We keep trying to jumpsart mass movements. MASS MOVEMENTS, not
elecotroal movements. Just as the CP & its followers kept trying to
build an anti-war movement in the early '50s; just as various radicals,
some associated with the CP, some with the SWP, some pacifists, some
civil-rights workers, some just individual radicals, etc etc etc keept
sponsoring political training schools, kept talking to anyone they could
buttonhole, kept trying to initiate this or that movement of reistance
(to the Korean War, to nuclear testing, to the blockade of Cuba), drove
once a week from Stanford to San Francisco to attend little groups made
up of the equivalent of today's greay-haired hippies (complaining all
the time but not letting that keep them back), kept working rather
pointlessly to keep this or that local NAACP chapter alive, went to
demos of six lonely people against an execution. . . .

None of that had the least effect on current policy in the u.s. It never
got anywhee - except for the fact that wityhhout it there would have
been no Montgomery bus boycott, no March on Washington, no sprouting of
local groups all over the u.s. demanding local open-housing ordinances,
not Panthers, no Mobe, no Moratorum like that in Novemb er 1969 which
stopped the nuking of North Vietnam.

Don't' focus attention on _anyone's_ crimes; focus attention on how to
build resistance to the continued crimes, at home and abroad, of the
U.S. state. We won't succeed, but in that way, and only in that way,
will we contribute to some future (and now not visible) mass struggle(s)
which will make a difference.

Incidentally, Rosa Luxemburg's "socialism or barbarianism" was not an
empty slogan She saw that barbarianism was a very reall outcome of
capitalism, perhaps even the most likely outcome. It's up to leftists in
the u.s. and Euope to battle to prevent that likely outcome. There is
energizing as well as debilitating despair. We need more of the
energizing kind.

Carrol

[1] One qualification, for there is always the potential for unintended
consquences. Criticism of the current Iran regime by Americans may, as
argued above, be fluff, mere entertainment, OR, regardless of the
critic's own intentions, a contribution to preparing the way for a
future attempt by the u..s. to overthrow that regime. No matter how
often the critics _say_ that they are against such intervention, no
matter how deeply they would oppose it, the material effect remains the
same: support for u.s. subversion or military overthrow of 'hostile'
governments. And probably overthrow of the regime from within, by
Iranian patriots, can occur only when Iran in material fact AND in the
consciousness of its populace is truly independent, that is secure from
any threat from outside. The goal at present has to be independence, not
liberty. I'm trying to work out a post differentiating & relating these
concepts of independence, liberty, freedom, and equality.
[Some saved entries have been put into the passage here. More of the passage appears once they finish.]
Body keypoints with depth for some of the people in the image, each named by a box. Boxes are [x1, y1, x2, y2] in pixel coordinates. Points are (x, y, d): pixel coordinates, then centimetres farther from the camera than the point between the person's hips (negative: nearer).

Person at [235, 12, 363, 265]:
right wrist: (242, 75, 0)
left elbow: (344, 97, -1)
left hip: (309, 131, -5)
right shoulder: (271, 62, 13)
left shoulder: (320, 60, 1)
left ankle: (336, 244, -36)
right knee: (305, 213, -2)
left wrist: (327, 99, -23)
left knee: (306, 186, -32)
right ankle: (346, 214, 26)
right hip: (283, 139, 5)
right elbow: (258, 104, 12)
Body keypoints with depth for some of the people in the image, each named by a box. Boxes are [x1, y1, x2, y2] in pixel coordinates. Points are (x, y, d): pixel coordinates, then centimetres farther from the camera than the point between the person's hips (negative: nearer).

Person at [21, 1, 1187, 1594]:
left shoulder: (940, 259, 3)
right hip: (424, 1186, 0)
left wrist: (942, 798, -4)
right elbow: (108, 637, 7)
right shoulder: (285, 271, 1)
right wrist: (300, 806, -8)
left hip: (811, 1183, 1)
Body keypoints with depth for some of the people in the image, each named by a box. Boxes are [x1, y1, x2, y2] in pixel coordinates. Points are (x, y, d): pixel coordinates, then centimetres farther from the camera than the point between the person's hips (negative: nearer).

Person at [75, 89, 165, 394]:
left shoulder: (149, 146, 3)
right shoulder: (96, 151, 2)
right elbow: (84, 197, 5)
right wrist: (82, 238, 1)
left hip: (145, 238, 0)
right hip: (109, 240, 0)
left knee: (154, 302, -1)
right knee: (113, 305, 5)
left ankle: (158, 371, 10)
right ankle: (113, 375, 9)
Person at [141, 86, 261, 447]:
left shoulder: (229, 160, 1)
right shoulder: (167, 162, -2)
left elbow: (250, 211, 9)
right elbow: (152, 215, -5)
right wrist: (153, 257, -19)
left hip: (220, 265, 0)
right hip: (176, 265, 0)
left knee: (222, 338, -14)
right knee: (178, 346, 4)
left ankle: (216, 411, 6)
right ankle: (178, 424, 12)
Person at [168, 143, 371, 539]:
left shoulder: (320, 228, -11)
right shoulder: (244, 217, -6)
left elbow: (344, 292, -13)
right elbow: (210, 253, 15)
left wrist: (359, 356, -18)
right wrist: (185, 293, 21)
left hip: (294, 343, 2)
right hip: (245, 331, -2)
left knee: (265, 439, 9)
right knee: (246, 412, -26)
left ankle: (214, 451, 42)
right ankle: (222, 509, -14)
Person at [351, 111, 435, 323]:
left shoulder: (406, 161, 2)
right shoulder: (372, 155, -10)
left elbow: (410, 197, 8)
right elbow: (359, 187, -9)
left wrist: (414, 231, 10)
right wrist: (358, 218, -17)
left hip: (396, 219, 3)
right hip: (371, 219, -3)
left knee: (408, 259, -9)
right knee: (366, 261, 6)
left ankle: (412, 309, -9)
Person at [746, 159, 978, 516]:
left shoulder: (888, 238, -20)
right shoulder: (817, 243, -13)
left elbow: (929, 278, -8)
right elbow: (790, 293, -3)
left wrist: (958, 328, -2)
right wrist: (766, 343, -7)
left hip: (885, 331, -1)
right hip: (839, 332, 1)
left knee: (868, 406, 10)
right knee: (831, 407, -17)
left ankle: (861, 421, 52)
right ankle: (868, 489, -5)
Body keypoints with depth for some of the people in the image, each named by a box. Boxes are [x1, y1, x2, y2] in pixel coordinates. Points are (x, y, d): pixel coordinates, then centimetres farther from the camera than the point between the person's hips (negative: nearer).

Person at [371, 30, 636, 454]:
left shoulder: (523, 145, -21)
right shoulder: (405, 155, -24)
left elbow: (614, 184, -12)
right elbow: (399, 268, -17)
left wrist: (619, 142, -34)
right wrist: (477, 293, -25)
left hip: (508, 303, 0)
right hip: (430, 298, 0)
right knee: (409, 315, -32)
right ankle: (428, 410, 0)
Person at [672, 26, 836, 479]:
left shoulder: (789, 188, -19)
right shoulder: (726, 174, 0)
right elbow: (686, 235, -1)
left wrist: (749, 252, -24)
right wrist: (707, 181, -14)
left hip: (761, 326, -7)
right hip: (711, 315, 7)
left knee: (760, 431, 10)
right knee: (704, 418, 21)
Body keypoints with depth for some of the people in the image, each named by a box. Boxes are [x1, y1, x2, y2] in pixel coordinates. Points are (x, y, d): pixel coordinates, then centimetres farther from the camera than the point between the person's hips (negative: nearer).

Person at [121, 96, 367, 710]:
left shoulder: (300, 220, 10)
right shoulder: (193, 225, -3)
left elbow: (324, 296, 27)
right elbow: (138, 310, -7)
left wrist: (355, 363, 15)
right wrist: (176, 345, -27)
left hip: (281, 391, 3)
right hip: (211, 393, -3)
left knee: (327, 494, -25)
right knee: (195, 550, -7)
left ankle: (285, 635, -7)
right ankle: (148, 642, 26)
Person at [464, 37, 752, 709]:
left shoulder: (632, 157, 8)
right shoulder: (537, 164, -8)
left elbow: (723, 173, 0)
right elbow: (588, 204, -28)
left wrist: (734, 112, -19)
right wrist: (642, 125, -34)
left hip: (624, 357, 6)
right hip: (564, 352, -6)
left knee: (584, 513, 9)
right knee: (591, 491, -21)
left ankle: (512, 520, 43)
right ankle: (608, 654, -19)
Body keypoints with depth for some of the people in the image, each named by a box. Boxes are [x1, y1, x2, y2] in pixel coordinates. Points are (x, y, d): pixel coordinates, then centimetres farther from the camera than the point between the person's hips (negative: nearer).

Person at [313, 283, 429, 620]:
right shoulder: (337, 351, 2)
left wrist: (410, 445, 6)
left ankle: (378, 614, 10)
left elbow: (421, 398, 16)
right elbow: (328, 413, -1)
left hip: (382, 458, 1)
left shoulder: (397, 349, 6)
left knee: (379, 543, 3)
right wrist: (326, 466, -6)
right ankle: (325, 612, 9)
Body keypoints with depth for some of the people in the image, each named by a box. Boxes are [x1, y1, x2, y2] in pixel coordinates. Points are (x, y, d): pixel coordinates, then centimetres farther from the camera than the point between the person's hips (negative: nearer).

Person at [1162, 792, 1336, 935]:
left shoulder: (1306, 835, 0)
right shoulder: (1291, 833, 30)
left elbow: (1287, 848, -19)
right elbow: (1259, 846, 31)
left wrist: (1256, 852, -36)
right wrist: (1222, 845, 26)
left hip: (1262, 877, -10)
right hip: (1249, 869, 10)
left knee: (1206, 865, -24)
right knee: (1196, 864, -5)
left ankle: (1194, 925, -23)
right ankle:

I don't know
if I can get it written or not.

[2] Periods of relative inaction, of poor to worse turnout at left
demonstrations or forums, are precisely _normal_, and failure to realize
this, to realize how infrequent & dependent on contingency, "active"
periods are, is the source of much of the mindless criticism of the
left, such as the posts early in the history of the LBO list wwhich
would contain the phrase, "No wonder the leftis so weak…." For much of
the last 200 years, in all nations and localities, _nothing_ leftists
might have done would have transfromed the normal into a period of high
activity and growing strength.

[3] By "passive leftists" I refer to those whose attitudes and much of
their thinking are already left but who have not realized (a) the
anti-capitalist nature of those attitudes and (b) that such purposes can
be realized only in extra-legal activity. (Demonstrations are
extra-legal but not illegal. Sometimes the line is a fine one.) Such
movements grow by existinng rather than by persuading people with
arguments: that is, their visible existence and dynamic of the movement
makes its goals visible in action, thereby providing a focus for
otherwise scattered responses. Only after joining the movement in action
will many begin to seek more abstract and precise formulation of the
informing ideas ("values") of the movement.